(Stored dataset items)
======

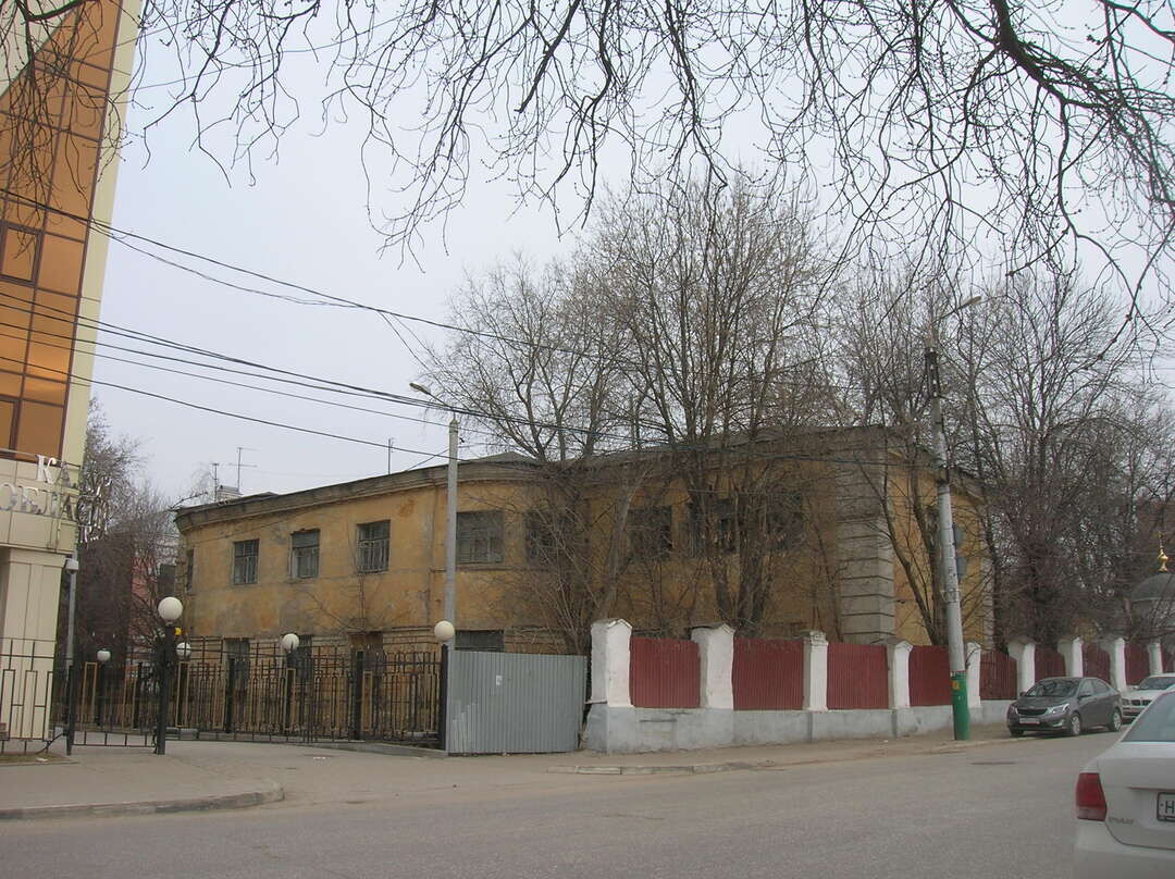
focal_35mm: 34
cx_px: 588
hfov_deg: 54.0
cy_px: 440
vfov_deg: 41.7
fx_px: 1153
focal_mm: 5.7
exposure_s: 1/140
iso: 50
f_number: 4.9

======

▶ Task statement:
Drop the images; return the entries above exactly as they appear.

▶ Task response:
focal_35mm: 34
cx_px: 588
hfov_deg: 54.0
cy_px: 440
vfov_deg: 41.7
fx_px: 1153
focal_mm: 5.7
exposure_s: 1/140
iso: 50
f_number: 4.9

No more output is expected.